Dozens of plaintiffs remain in the case, including several clients from a newly consolidated action brought by high-profile attorney Willie Gary.

Thus far, Judge Hafele has rejected the claimants' attempts to tie Mateen's Class G security guard license to the massacre.

The lawsuit alleged that Mateen was able to obtain that license because G4S fraudulently produced a mandatory written psychological evaluation at the outset of his employment in 2007. Allegedly, a psychologist's name was fraudulently pasted on Mateen's and hundreds of other employees’ psych evaluations, at a time when the psychologist was no longer working for the company. G4S -- which has been fined by Florida for falsely listing the psychologist's name on its employees' documents -- maintains that it was all an administrative error, and that Mateen's psychological evaluation was carried out by another qualified psychologist.

In the litigation, the company classified the snafu as a red herring, and Judge Hafele agreed.

The judge wrote in the prior dismissal order that the Class G license had "no legal impact" on Mateen's ability to buy the weapons he used in the attack.

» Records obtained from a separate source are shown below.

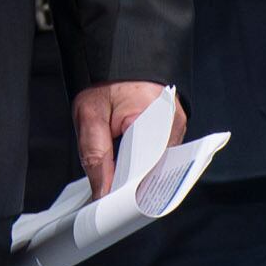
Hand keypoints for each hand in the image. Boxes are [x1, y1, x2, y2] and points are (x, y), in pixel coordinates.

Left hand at [73, 80, 177, 195]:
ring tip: (114, 193)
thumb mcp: (90, 115)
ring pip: (157, 167)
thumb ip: (95, 154)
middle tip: (109, 203)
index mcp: (160, 117)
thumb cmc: (105, 84)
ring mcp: (175, 131)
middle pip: (156, 170)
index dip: (129, 187)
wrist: (117, 63)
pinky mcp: (170, 134)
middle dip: (132, 187)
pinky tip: (124, 178)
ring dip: (137, 179)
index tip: (111, 203)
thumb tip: (102, 193)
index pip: (149, 164)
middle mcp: (174, 127)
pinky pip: (157, 159)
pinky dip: (141, 169)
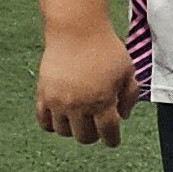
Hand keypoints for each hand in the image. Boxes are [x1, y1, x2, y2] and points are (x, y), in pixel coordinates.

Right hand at [36, 23, 141, 145]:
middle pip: (85, 137)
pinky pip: (43, 122)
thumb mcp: (128, 70)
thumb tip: (123, 116)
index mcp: (103, 101)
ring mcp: (58, 102)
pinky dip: (52, 124)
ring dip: (74, 129)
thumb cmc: (105, 49)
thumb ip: (129, 96)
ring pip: (64, 132)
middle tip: (97, 126)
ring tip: (79, 118)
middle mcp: (79, 105)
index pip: (108, 133)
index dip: (112, 140)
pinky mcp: (43, 95)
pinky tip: (61, 117)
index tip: (112, 140)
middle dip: (94, 135)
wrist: (76, 31)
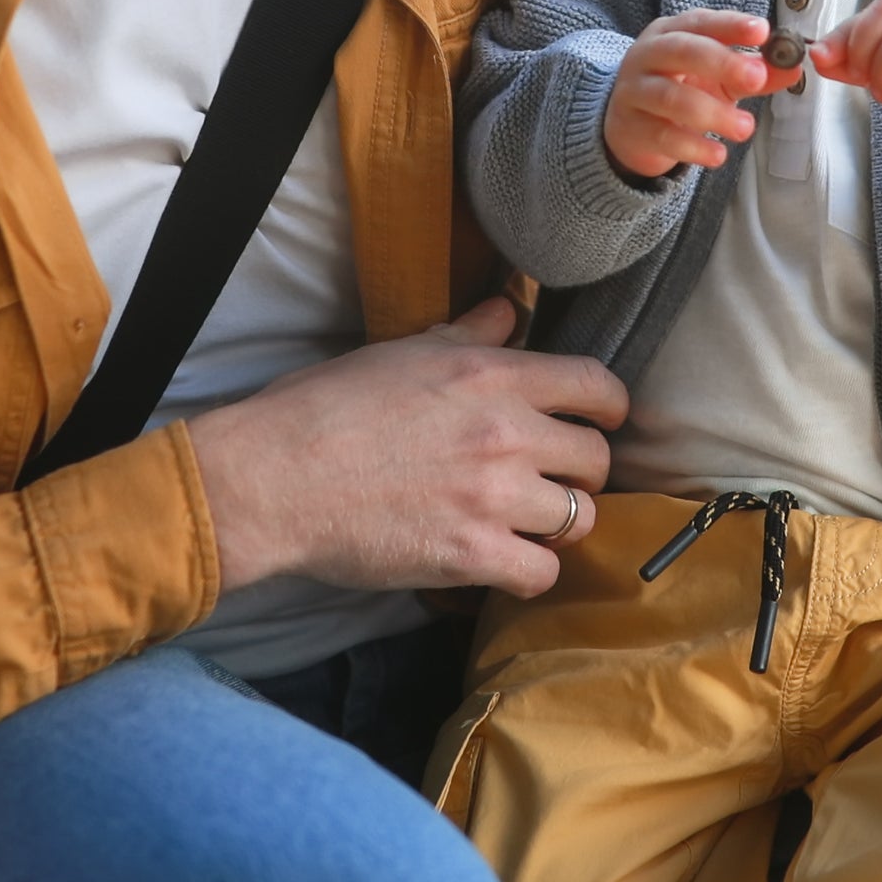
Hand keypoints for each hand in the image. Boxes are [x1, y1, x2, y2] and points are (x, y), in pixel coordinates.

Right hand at [185, 299, 628, 599]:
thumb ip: (468, 334)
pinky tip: (502, 561)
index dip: (607, 408)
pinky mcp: (472, 554)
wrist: (274, 477)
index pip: (596, 386)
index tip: (598, 421)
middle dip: (578, 471)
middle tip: (548, 479)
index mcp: (492, 375)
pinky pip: (541, 573)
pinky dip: (528, 571)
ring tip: (524, 523)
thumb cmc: (323, 408)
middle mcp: (506, 433)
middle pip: (596, 458)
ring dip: (555, 524)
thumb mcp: (401, 353)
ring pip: (578, 518)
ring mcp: (494, 498)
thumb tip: (510, 309)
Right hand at [604, 11, 800, 178]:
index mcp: (671, 33)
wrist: (630, 126)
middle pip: (681, 51)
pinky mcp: (631, 128)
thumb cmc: (679, 90)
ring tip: (744, 128)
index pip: (700, 22)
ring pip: (670, 97)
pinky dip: (693, 147)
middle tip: (756, 78)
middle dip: (722, 63)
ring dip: (712, 113)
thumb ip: (753, 72)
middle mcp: (647, 56)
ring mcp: (634, 92)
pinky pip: (662, 136)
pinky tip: (718, 155)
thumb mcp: (718, 77)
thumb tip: (793, 68)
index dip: (730, 25)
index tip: (762, 32)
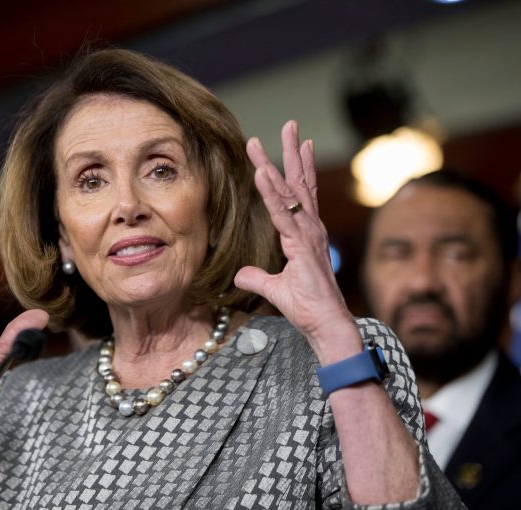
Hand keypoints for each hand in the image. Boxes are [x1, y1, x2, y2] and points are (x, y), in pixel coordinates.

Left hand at [234, 121, 353, 351]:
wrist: (326, 327)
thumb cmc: (308, 309)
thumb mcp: (275, 289)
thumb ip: (257, 278)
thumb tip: (241, 275)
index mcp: (306, 234)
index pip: (299, 194)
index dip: (295, 168)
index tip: (292, 144)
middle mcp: (310, 229)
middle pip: (300, 183)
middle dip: (292, 152)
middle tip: (289, 125)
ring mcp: (308, 236)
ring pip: (289, 192)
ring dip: (276, 163)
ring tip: (264, 140)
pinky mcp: (300, 247)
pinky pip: (283, 215)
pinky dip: (272, 193)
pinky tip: (262, 172)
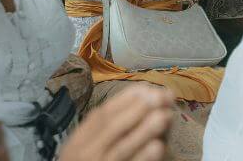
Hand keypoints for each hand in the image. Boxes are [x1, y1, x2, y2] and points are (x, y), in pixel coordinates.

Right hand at [58, 84, 172, 160]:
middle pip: (112, 127)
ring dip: (144, 130)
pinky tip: (159, 146)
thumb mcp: (85, 147)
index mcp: (77, 141)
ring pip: (121, 148)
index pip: (101, 115)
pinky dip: (142, 157)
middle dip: (137, 110)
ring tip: (165, 116)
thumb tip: (136, 99)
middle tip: (160, 96)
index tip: (147, 88)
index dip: (125, 100)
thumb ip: (102, 129)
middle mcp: (84, 155)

Judge Hafele has also rejected the plaintiffs’ efforts to evoke Stevens v. USA as a means to establish that G4S had a legal duty not only to those who Mateen encountered during his on-duty hours, but to the public at large. In Stevens, the family of a victim who died in the 2001 anthrax letter killings was permitted to sue the U.S. government for allegedly failing to secure anthrax specimens that were used to lace the letters.

“The court finds Stevens to be distinguishable from the instant facts,” Hafele wrote. “In Stevens, the government created an ultra-hazardous toxin in a laboratory and owed a duty to the public to implement adequate safeguards to prevent its removal. While the government’s duty extended to the general public, it was traceable to a specific location that could be monitored and secured.”

Hafele continued: "Unlike anthrax, which can be created and destroyed in a laboratory, firearms training is an intangible property that cannot be isolated. Plaintiffs’ position, which the court respectfully rejects, would require defendant to protect the general public from Mateen in perpetuity without any spatial or temporal limits.”

In other Pulse shooting litigation news, the Associated Press reported last week that a federal judge dismissed a lawsuit brought against Orlando police officers over alleged deficiencies in their response to the shooting. The judge gave the plaintiffs leave to refile their claims.